# 420 Farm Tractor Will Not Start



## jarhead65 (Dec 11, 2021)

Help! I have done tuneup, replaced coil, had starter checked, replaced starter switch, replaced spark plugs, replaced battery, replaced ignition switch and replaced distributor cap and still will not start. Any suggestions?


----------



## HarveyW (Sep 15, 2014)

Hello jarhead65, welcome to the forum. 

Do you have spark? Pull a plug and rest it a clean metal ground with the plug wire attached. Crank the engine and watch the spark gap on the plug. You want a blue-white spark. An orangish spark is not good enough. 

Have you checked the points? If the point contacts are corroded or burned, you will want to replace the points.


----------



## HarveyW (Sep 15, 2014)

If the spark checks out OK, test your fuel delivery system. Get a pint jar to catch gas, and remove the drain plug on the bottom of the carburetor. You should fill the pint jar in 2-3 minutes. If not, you have an obstruction somewhere between the tank and carburetor.


----------



## BinVa (Sep 21, 2020)

Welcome to the forum…As HW mentioned.. more information is needed to move in the right direction. Do you have a spark? front and rear? Was it running properly prior to your ‘tune up’?B.


----------



## jarhead65 (Dec 11, 2021)

BinVa said:


> Welcome to the forum…As HW mentioned.. more information is needed to move in the right direction. Do you have a spark? front and rear? Was it running properly prior to your ‘tune up’?B.

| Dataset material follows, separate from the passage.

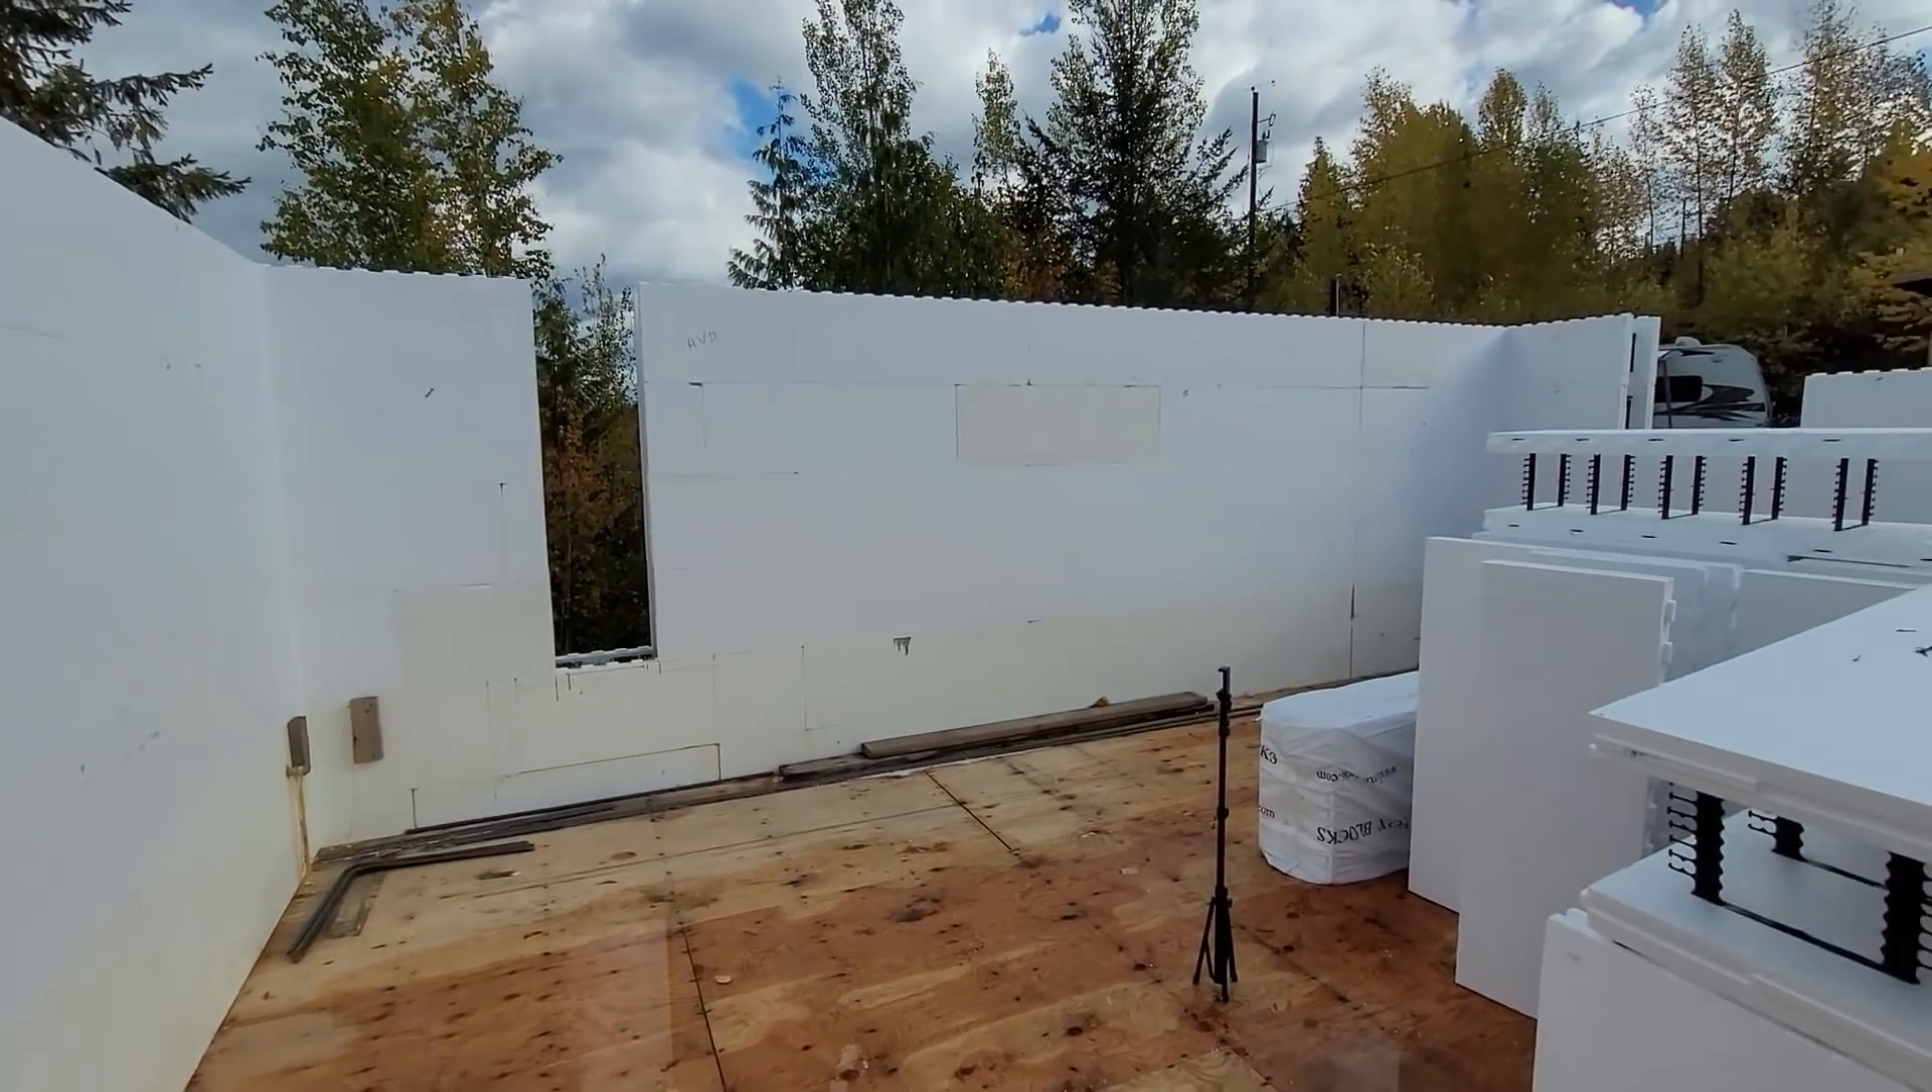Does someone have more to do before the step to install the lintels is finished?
Yes.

I will check spark. Yes, it was running properly before the tune up.


----------



## jarhead65 (Dec 11, 2021)

HarveyW said:


> If the spark checks out OK, test your fuel delivery system. Get a pint jar to catch gas, and remove the drain plug on the bottom of the carburetor. You should fill the pint jar in 2-3 minutes. If not, you have an obstruction somewhere between the tank and carburetor.


Did remove drain plug and gas was coming out but will check closer to see if right amount.


----------



## jarhead65 (Dec 11, 2021)

Thanks for all the suggestions. The new condenser I put in was bad so the tractor is now running again.


----------